Prospect is a village in Marion County, Ohio, United States. The population was 1,067 at the 2020 census. The village is served by Elgin Local School District.

==Geography==

According to the United States Census Bureau, the village has a total area of 0.72 sqmi, all land.

==Demographics==

Historical population
| Census | Pop. | Note | %± |
| 1880 | 600 |  | — |
| 1890 | 830 |  | 38.3% |
| 1900 | 983 |  | 18.4% |
| 1910 | 945 |  | −3.9% |
| 1920 | 949 |  | 0.4% |
| 1930 | 1,013 |  | 6.7% |
| 1940 | 915 |  | −9.7% |
| 1950 | 1,031 |  | 12.7% |
| 1960 | 1,067 |  | 3.5% |
| 1970 | 1,031 |  | −3.4% |
| 1980 | 1,159 |  | 12.4% |
| 1990 | 1,148 |  | −0.9% |
| 2000 | 1,191 |  | 3.7% |
| 2010 | 1,112 |  | −6.6% |
| 2020 | 1,067 |  | −4.0% |
U.S. Decennial Census

===2010 census===
As of the census of 2010, there were 1,112 people, 453 households, and 304 families living in the village. The population density was 1544.4 PD/sqmi. There were 494 housing units at an average density of 686.1 /sqmi. The racial makeup of the village was 98.1% White, 0.3% African American, 0.2% Asian, 0.4% from other races, and 1.1% from two or more races. Hispanic or Latino of any race were 1.3% of the population.
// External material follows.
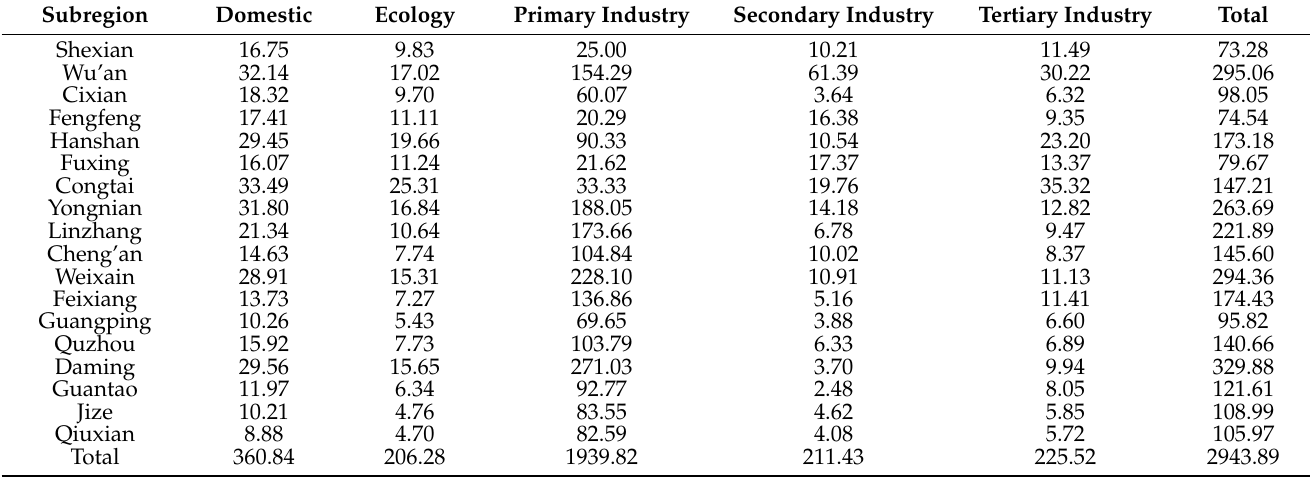
Table 1. Forecast results of water demand of different industries in Handan in 2025 (P = 50%; 10 6 m 3 ).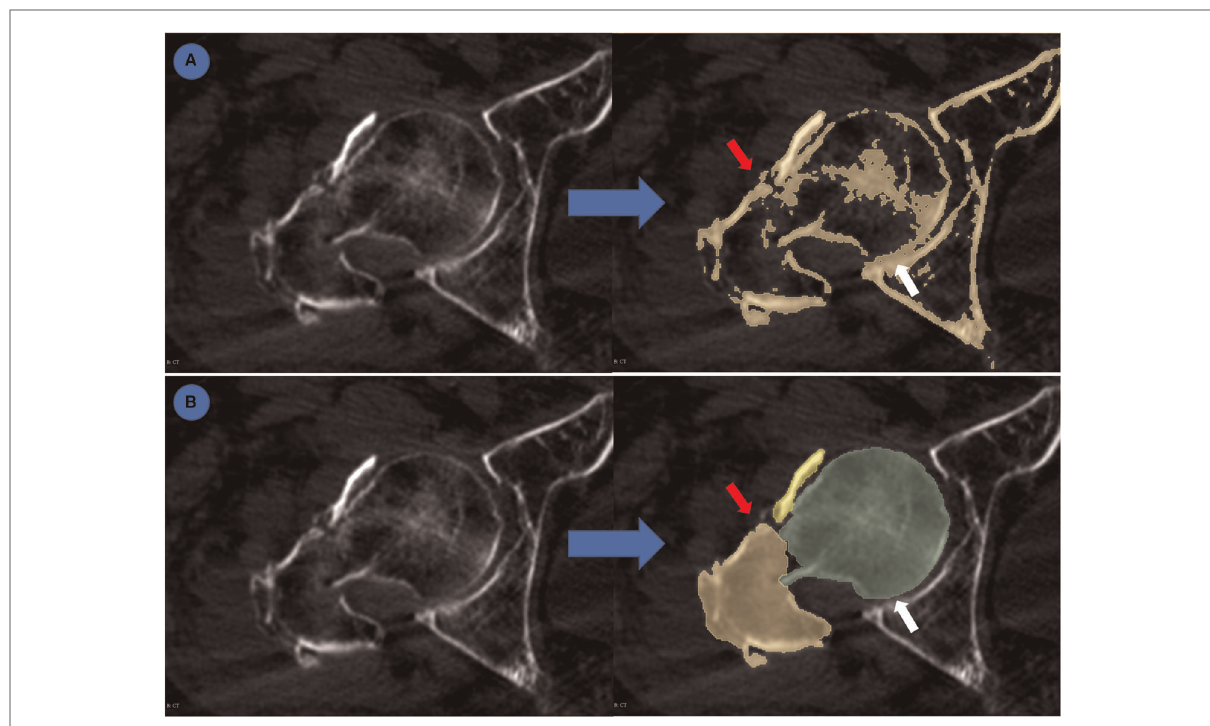
FIGURE 4 Evaluation of semantic segmentation and threshold-based segmentation. ( A ) threshold-based segmentation; ( B ) semantic segmentation. Blue arrow: from original CT to segmented masks. Red arrow: different fracture fragments were highlighted by different colors which made it easy to distinguish. White arrow: adhesion between pelvis and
There were 453 households, of which 33.6% had children under the age of 18 living with them, 50.6% were married couples living together, 9.9% had a female householder with no husband present, 6.6% had a male householder with no wife present, and 32.9% were non-families. 26.9% of all households were made up of individuals, and 9.3% had someone living alone who was 65 years of age or older. The average household size was 2.45 and the average family size was 2.97.

The median age in the village was 37.5 years. 25.5% of residents were under the age of 18; 7.9% were between the ages of 18 and 24; 26.8% were from 25 to 44; 27.8% were from 45 to 64; and 12.1% were 65 years of age or older. The gender makeup of the village was 50.0% male and 50.0% female.

===2000 census===
As of the census of 2000, there were 1,191 people, 469 households, and 343 families living in the village. The population density was 1,642.9 PD/sqmi. There were 490 housing units at an average density of 675.9 /sqmi. The racial makeup of the village was 99.41% White, 0.08% Native American, 0.08% from other races, and 0.42% from two or more races.

There were 469 households, out of which 36.0% had children under the age of 18 living with them, 59.9% were married couples living together, 8.5% had a female householder with no husband present, and 26.7% were non-families. 21.5% of all households were made up of individuals, and 9.4% had someone living alone who was 65 years of age or older. The average household size was 2.54 and the average family size was 2.97.

In the village, the population was spread out, with 25.6% under the age of 18, 8.9% from 18 to 24, 30.5% from 25 to 44, 22.6% from 45 to 64, and 12.4% who were 65 years of age or older. The median age was 36 years. For every 100 females there were 97.8 males. For every 100 females age 18 and over, there were 96.9 males.

The median income for a household in the village was $46,316, and the median income for a family was $54,063. Males had a median income of $35,429 versus $23,636 for females. The per capita income for the village was $20,324. About 2.1% of families and 2.6% of the population were below the poverty line, including 1.3% of those under age 18 and 7.9% of those age 65 or over.